* What the task requires
Carry none of the pictures over; write out the complete data exactly.

Data section below:

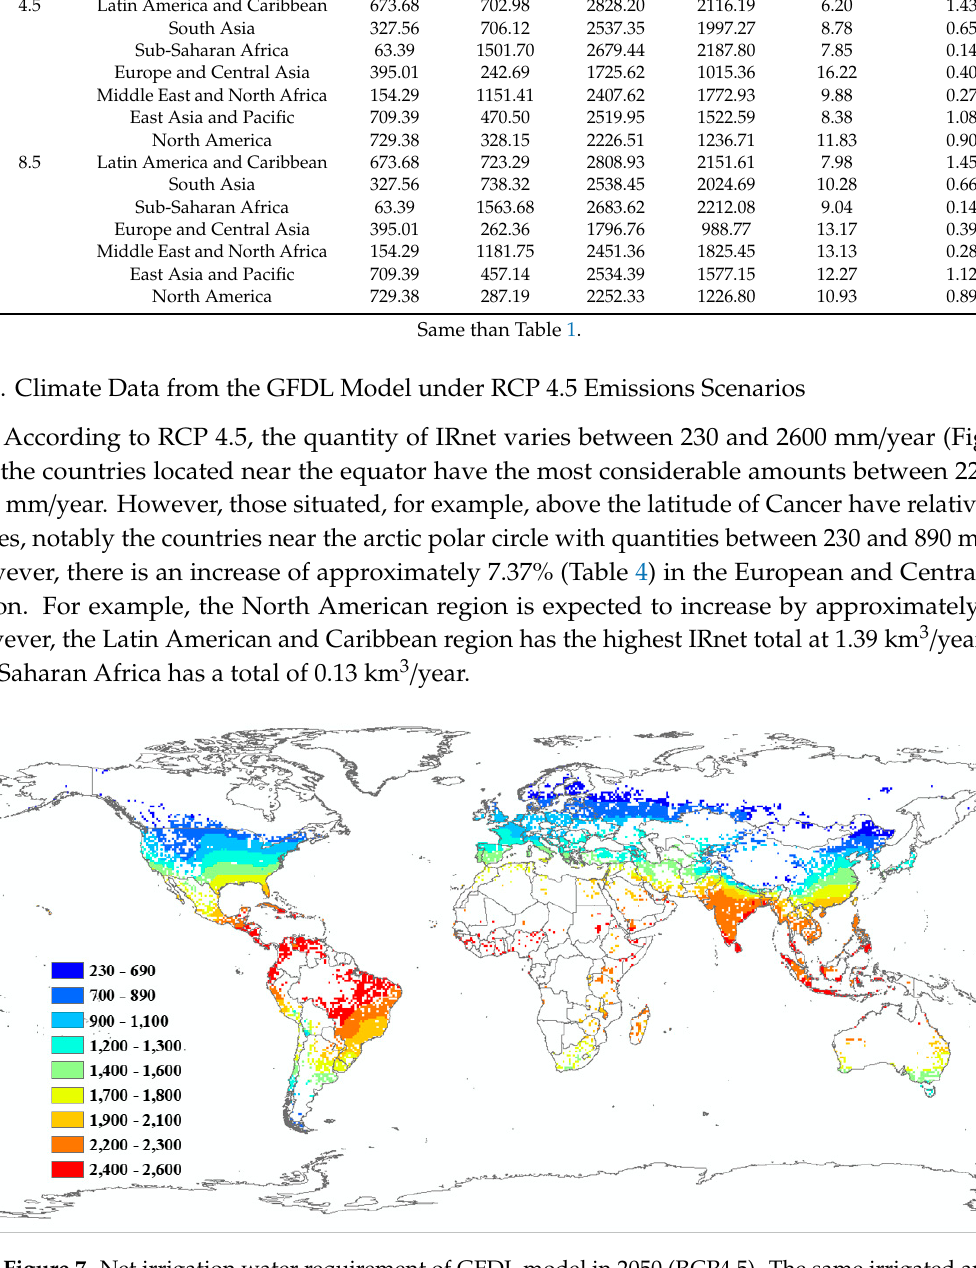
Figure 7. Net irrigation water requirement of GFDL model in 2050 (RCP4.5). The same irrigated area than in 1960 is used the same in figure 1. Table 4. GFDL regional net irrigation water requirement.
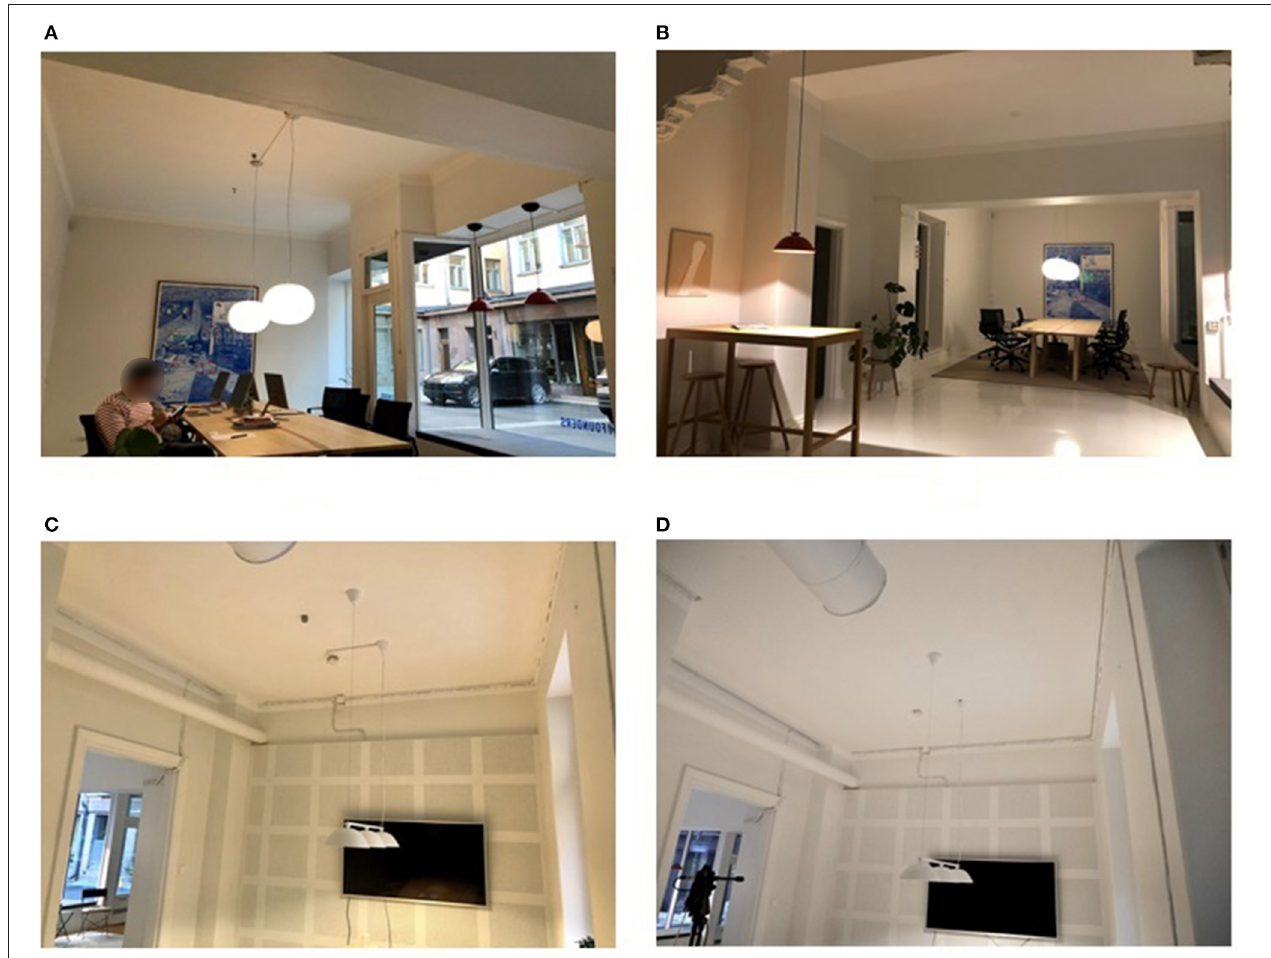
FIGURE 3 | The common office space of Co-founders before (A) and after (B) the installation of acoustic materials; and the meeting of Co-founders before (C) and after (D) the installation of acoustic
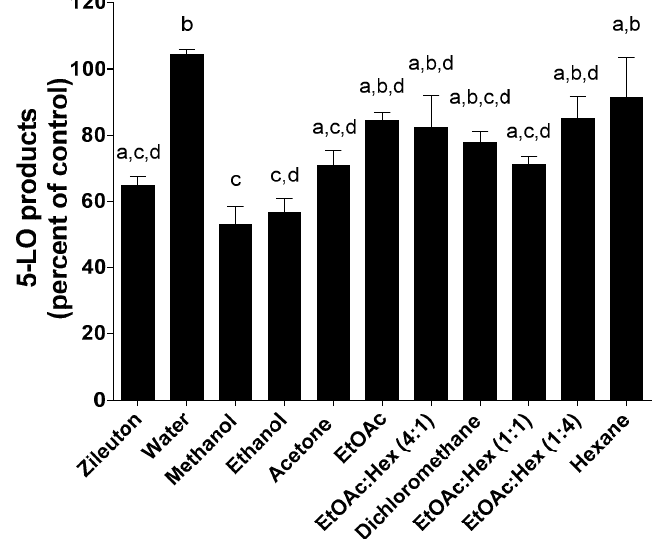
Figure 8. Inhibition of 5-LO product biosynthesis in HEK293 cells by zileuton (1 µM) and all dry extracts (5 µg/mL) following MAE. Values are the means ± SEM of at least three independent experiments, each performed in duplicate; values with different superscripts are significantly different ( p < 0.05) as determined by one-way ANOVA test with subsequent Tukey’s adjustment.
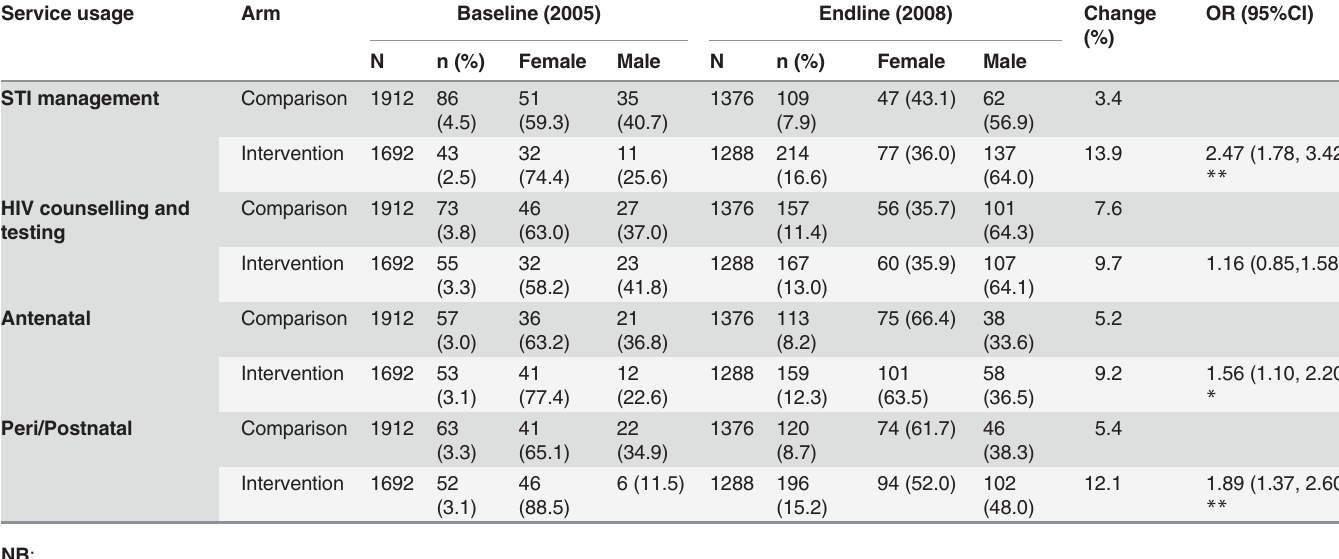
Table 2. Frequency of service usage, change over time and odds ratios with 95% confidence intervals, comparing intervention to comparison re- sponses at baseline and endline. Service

End of Data section.

* Completed exercise
Figure 7. Net irrigation water requirement of GFDL model in 2050 (RCP4.5). The same irrigated area than in 1960 is used the same in figure 1. Table 4. GFDL regional net irrigation water requirement.
FIGURE 3 | The common office space of Co-founders before (A) and after (B) the installation of acoustic materials; and the meeting of Co-founders before (C) and after (D) the installation of acoustic
Figure 8. Inhibition of 5-LO product biosynthesis in HEK293 cells by zileuton (1 µM) and all dry extracts (5 µg/mL) following MAE. Values are the means ± SEM of at least three independent experiments, each performed in duplicate; values with different superscripts are significantly different ( p < 0.05) as determined by one-way ANOVA test with subsequent Tukey’s adjustment.
Table 2. Frequency of service usage, change over time and odds ratios with 95% confidence intervals, comparing intervention to comparison re- sponses at baseline and endline. Service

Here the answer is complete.